If I wasn’t convinced I wanted to read The Hundred-Year-Old Man Who Climbed Out of the Window and Disappeared by the title, I certainly was by the sticker that was on the envelope containing my copy:

This wasn’t the book I was expecting it to be – it was much more (and better). This is the story of a man who escapes from his retirement home just before his hundredth birthday party. His escape, despite being at quite a low speed, is classic black comedy as he attracts all sorts of shady and eccentric characters. The story keeps flashing back to earlier parts of his life – the more I found out about the man, the more hooked I was! I don’t want to go into the plot details so much because the surprise is really what made this book for me. All in all, reading this felt like a real adventure.

Nabokov’s Daydreams

The Enchanter is a book that I really like in theory, although not quite so much in practice. In theory it is a reader’s declaration of love for her favourite writer. Lila Azam Zanganeh writes about the man she imagines Nabokov to be: Daydreaming about his marriage, hobbies, and inspirations.
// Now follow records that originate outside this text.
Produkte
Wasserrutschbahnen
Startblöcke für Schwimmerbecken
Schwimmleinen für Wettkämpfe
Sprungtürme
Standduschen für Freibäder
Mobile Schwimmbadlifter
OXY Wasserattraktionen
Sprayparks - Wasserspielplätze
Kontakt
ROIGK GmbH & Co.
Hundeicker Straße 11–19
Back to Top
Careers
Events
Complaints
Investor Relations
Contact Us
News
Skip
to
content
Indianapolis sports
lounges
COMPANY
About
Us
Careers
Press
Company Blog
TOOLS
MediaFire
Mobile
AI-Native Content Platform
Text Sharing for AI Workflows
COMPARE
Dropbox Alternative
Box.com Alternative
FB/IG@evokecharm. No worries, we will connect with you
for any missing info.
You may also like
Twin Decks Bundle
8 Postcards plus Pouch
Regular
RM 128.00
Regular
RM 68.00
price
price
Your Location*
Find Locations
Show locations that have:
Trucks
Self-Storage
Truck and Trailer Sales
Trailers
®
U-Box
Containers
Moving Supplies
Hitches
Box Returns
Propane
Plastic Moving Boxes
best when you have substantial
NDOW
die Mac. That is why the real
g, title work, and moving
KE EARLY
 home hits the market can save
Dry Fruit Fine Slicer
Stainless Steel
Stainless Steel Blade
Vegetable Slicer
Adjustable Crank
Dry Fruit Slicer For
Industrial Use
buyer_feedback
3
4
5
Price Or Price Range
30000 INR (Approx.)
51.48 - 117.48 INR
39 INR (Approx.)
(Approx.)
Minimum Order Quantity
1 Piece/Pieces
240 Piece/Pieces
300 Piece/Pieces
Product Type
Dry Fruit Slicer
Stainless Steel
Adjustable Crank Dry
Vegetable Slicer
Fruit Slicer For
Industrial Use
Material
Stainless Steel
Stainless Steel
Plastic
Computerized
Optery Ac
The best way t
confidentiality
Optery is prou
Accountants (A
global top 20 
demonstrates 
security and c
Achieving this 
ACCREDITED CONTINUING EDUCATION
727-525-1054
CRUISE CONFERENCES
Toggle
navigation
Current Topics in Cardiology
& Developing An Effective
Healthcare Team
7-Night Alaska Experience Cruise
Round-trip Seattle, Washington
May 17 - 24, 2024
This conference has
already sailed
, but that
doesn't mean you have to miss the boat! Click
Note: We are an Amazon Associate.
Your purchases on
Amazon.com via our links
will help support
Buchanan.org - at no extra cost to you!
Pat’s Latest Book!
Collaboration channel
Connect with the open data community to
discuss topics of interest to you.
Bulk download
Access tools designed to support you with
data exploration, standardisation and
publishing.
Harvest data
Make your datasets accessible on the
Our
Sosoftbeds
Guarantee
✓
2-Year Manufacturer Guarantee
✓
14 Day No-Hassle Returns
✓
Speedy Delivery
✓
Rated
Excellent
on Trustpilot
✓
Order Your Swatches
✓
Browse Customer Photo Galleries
She gets to the heart of his writing – the language, and his philosophy – the pursuit of happiness. What let this book down was that it was a little too jumbled, an experiment of different styles is OK but this didn’t quite work. On the other hand, it was great because it is all about a reader’s admiration for their favourite author. About how you can appreciate books  outside your generation, country or even language, because they are beautiful.

What the book did convince me of was that I should read more Nabokov. I loved Lolita when I read it a few years ago, so I think I’ll start by re-reading that. From Zanganeh’s witterings about his other books the one I think I’d pick next is Ada or Ardor. And look how nice the Penguin cover is…

If you were to write a book, a love letter of sorts, to a writer, who would you pick?